### Work order:
Taking the line with "Fundamentos de QA | ISO 9001, owner: Monika" as the first and the line with "Add interactive openAPI documentation, status: Todo" as the last, set down exactly every line in that range from the entries below, and no more.

(Entries supplied begins)

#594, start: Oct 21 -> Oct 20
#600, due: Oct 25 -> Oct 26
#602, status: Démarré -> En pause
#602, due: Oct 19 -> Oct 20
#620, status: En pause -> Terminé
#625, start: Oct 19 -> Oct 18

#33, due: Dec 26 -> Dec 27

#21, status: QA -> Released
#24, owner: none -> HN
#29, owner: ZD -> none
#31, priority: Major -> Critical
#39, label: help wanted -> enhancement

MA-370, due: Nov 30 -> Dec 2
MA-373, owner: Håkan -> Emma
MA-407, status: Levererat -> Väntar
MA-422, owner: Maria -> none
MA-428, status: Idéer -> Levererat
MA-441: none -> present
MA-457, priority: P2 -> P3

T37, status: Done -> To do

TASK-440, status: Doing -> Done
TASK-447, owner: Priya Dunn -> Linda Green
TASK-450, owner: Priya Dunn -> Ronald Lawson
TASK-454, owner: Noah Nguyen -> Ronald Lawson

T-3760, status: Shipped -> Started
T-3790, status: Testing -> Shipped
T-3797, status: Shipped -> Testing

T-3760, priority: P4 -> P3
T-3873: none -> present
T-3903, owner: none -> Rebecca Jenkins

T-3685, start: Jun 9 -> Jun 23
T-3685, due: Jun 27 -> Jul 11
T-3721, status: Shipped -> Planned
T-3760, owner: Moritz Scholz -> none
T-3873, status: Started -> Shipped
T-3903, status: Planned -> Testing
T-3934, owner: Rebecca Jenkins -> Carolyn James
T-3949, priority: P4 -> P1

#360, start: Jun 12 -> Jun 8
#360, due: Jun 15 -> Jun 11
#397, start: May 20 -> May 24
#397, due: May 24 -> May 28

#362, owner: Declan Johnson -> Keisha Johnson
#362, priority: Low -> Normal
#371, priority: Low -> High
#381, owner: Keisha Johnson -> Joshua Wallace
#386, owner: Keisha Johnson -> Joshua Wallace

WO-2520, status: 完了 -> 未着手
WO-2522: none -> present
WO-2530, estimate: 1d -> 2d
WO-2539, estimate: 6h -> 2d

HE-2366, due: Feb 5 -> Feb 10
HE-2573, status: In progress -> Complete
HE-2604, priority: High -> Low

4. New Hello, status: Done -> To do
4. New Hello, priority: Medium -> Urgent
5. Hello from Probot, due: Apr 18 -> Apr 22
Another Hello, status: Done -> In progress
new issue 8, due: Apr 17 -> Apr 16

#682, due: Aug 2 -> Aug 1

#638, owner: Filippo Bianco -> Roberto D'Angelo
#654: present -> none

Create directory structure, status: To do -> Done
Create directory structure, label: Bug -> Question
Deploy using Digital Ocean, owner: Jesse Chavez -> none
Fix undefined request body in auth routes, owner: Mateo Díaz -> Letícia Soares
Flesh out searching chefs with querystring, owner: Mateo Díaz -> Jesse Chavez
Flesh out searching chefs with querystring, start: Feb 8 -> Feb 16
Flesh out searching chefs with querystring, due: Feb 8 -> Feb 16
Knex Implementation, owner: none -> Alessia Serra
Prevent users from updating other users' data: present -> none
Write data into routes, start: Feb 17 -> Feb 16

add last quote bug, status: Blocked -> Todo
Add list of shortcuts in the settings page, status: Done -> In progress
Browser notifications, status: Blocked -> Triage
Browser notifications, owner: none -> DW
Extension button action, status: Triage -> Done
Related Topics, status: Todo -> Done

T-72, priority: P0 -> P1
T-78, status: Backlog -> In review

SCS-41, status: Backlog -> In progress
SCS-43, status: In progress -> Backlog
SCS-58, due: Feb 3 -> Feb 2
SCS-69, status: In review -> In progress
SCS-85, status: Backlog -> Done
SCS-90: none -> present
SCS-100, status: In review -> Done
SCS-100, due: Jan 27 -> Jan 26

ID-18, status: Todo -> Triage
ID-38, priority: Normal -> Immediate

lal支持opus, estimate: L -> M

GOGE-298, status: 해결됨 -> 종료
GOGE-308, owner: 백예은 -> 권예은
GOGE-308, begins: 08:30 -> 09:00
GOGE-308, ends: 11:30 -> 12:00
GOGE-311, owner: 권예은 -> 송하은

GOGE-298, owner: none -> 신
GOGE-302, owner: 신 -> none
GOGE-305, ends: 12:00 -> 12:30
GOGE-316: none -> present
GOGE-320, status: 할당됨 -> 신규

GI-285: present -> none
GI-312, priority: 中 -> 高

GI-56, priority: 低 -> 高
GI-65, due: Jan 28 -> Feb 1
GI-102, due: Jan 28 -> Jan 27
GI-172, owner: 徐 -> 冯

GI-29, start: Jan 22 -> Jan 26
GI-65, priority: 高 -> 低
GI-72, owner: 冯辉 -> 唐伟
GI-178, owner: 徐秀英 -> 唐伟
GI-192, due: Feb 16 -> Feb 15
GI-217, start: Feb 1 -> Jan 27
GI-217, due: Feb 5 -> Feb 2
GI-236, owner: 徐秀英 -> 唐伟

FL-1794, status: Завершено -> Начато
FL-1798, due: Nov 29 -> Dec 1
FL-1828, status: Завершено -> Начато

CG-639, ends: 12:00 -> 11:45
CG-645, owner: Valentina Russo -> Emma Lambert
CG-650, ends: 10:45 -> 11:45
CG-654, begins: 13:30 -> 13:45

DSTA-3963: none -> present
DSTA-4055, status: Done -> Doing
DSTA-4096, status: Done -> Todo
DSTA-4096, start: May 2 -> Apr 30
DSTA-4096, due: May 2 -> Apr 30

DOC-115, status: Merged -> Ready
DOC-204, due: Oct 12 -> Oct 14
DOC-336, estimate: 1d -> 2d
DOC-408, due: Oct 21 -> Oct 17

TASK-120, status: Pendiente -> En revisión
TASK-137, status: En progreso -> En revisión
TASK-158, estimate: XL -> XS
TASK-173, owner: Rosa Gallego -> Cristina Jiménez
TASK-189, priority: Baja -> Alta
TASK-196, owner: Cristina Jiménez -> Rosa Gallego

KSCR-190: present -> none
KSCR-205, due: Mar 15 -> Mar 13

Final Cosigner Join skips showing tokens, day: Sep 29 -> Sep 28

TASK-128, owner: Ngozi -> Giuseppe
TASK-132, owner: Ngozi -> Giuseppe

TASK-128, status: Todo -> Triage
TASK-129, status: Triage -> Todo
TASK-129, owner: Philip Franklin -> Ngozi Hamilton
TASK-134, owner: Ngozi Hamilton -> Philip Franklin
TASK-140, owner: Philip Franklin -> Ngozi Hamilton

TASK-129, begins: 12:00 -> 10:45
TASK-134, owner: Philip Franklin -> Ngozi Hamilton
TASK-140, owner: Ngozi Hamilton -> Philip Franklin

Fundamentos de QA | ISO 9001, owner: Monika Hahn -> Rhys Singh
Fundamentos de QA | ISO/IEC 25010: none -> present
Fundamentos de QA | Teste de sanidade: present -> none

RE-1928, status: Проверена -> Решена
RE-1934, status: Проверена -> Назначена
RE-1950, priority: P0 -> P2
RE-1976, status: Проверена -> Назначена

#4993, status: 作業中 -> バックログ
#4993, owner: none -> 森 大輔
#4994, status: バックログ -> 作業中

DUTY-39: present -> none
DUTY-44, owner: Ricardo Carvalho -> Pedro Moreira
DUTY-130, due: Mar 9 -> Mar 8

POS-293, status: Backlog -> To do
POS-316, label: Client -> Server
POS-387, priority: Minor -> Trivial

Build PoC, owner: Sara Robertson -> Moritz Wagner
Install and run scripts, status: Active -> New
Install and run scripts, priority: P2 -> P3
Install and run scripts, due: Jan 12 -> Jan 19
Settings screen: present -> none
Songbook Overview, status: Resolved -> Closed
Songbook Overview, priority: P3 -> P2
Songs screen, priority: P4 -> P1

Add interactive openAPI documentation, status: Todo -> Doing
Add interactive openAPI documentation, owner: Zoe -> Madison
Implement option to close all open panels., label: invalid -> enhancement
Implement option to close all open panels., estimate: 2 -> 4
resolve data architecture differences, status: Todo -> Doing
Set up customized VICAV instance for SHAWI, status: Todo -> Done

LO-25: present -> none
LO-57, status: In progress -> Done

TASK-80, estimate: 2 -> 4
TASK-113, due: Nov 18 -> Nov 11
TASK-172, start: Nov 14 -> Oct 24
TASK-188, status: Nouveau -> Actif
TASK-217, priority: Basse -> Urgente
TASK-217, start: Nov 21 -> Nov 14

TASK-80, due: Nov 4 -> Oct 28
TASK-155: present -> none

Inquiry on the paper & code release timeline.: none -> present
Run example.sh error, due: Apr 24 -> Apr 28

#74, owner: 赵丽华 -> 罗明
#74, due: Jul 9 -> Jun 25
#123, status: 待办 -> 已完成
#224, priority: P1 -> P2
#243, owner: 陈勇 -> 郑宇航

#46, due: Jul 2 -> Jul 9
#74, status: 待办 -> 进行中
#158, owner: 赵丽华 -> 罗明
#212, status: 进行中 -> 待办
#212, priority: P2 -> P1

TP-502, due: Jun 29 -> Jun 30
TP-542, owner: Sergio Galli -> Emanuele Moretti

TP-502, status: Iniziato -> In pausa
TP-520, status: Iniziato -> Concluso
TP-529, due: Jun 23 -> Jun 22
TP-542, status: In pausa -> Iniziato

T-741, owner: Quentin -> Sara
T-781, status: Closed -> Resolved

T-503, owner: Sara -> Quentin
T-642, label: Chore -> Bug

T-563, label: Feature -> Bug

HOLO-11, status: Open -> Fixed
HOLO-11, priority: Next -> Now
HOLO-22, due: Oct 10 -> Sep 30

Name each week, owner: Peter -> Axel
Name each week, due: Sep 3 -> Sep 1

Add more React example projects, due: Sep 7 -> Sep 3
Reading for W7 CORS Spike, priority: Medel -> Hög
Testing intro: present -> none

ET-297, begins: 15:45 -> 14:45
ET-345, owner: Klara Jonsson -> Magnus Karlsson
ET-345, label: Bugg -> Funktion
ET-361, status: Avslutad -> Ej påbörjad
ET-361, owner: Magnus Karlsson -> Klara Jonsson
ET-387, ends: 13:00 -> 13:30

(Entries supplied ends)

### Problem solution:
Fundamentos de QA | ISO 9001, owner: Monika Hahn -> Rhys Singh
Fundamentos de QA | ISO/IEC 25010: none -> present
Fundamentos de QA | Teste de sanidade: present -> none

RE-1928, status: Проверена -> Решена
RE-1934, status: Проверена -> Назначена
RE-1950, priority: P0 -> P2
RE-1976, status: Проверена -> Назначена

#4993, status: 作業中 -> バックログ
#4993, owner: none -> 森 大輔
#4994, status: バックログ -> 作業中

DUTY-39: present -> none
DUTY-44, owner: Ricardo Carvalho -> Pedro Moreira
DUTY-130, due: Mar 9 -> Mar 8

POS-293, status: Backlog -> To do
POS-316, label: Client -> Server
POS-387, priority: Minor -> Trivial

Build PoC, owner: Sara Robertson -> Moritz Wagner
Install and run scripts, status: Active -> New
Install and run scripts, priority: P2 -> P3
Install and run scripts, due: Jan 12 -> Jan 19
Settings screen: present -> none
Songbook Overview, status: Resolved -> Closed
Songbook Overview, priority: P3 -> P2
Songs screen, priority: P4 -> P1

Add interactive openAPI documentation, status: Todo -> Doing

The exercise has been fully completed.